─── Exercise data
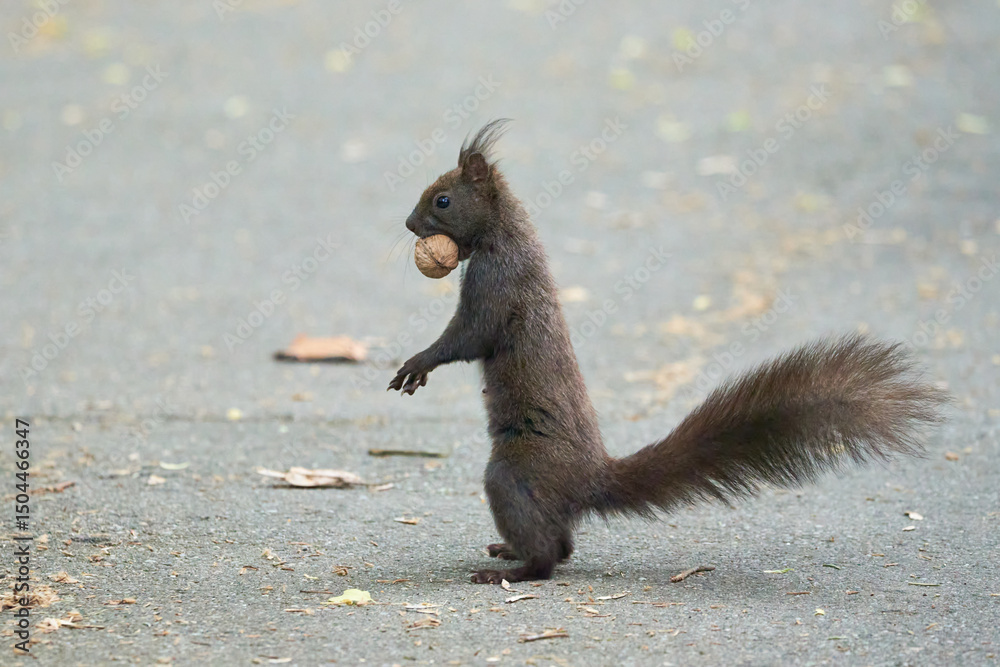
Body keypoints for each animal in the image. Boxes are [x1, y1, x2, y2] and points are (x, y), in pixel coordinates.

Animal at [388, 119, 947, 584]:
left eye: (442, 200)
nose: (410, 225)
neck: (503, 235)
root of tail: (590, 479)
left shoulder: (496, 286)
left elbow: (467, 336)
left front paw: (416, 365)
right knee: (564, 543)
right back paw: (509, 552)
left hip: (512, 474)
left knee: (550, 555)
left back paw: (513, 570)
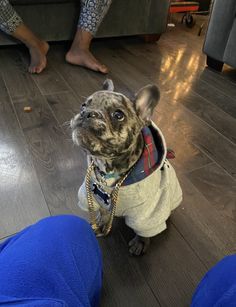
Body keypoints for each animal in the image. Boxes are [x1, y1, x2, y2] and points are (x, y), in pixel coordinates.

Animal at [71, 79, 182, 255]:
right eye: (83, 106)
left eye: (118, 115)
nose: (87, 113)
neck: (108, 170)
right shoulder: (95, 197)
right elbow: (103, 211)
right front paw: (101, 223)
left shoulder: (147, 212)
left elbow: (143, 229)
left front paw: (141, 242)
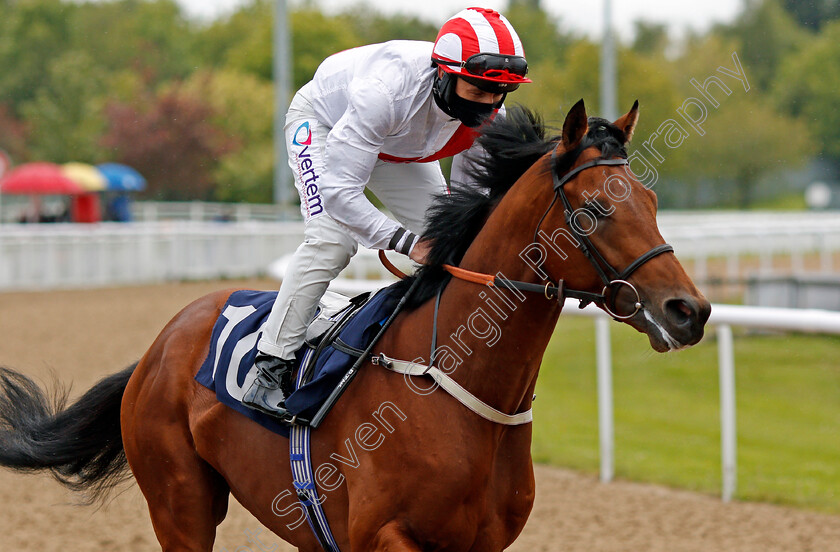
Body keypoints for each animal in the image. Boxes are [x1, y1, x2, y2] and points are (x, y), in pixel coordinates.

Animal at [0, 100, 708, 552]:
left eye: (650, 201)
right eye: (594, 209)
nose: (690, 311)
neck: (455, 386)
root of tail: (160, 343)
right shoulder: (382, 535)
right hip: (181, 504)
──────
─── Exercise data
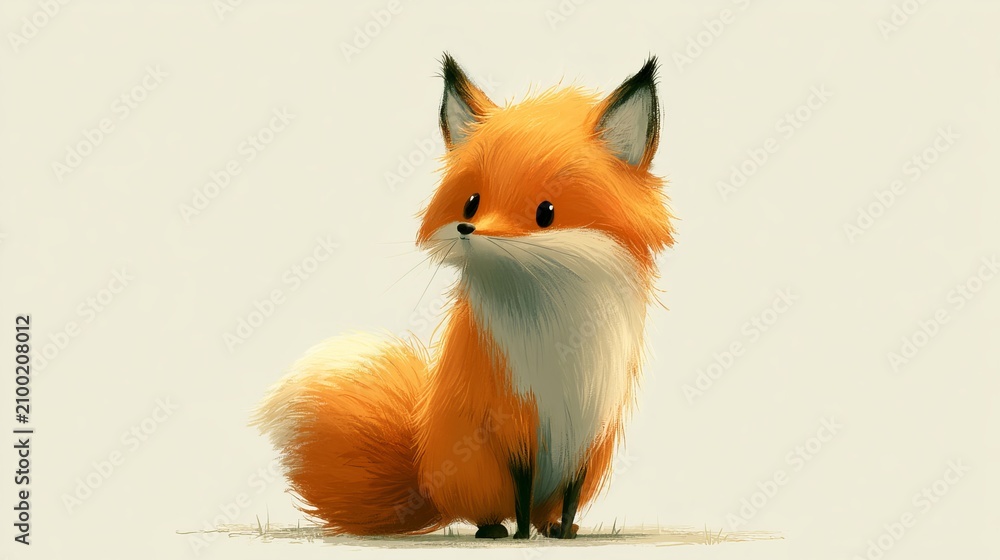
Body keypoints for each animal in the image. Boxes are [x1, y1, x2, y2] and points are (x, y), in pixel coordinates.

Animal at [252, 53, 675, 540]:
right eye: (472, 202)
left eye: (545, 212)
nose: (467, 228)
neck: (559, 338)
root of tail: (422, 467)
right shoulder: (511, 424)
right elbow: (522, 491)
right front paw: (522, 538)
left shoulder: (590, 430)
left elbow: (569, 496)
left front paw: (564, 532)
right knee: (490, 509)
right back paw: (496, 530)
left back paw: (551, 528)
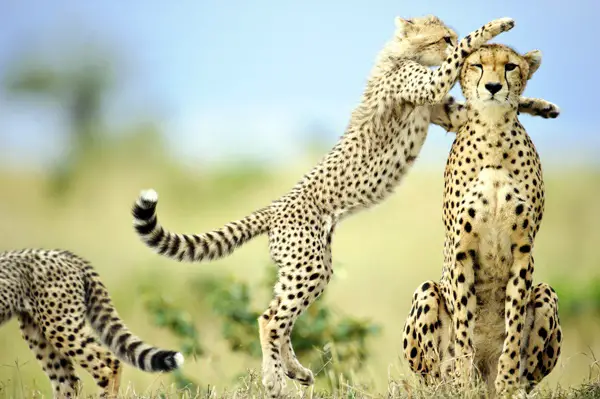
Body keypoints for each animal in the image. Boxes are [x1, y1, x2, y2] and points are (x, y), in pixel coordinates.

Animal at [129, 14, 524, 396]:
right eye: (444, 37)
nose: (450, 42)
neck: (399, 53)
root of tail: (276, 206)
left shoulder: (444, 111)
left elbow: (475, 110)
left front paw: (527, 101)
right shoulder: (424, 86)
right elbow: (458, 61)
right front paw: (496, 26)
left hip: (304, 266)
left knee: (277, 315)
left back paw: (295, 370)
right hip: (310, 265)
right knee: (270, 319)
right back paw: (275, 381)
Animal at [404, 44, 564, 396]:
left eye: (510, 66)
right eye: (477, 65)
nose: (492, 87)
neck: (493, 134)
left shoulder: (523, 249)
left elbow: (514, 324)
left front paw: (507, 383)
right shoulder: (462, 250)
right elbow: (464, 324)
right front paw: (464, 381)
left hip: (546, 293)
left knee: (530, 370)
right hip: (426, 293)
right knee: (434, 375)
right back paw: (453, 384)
──────
### Brief
Check each line of the records for the string "tail" and copy those that have it.

### Reply to the task
root of tail: (590, 479)
root of tail: (160, 343)
root of tail: (422, 467)
root of tail: (276, 206)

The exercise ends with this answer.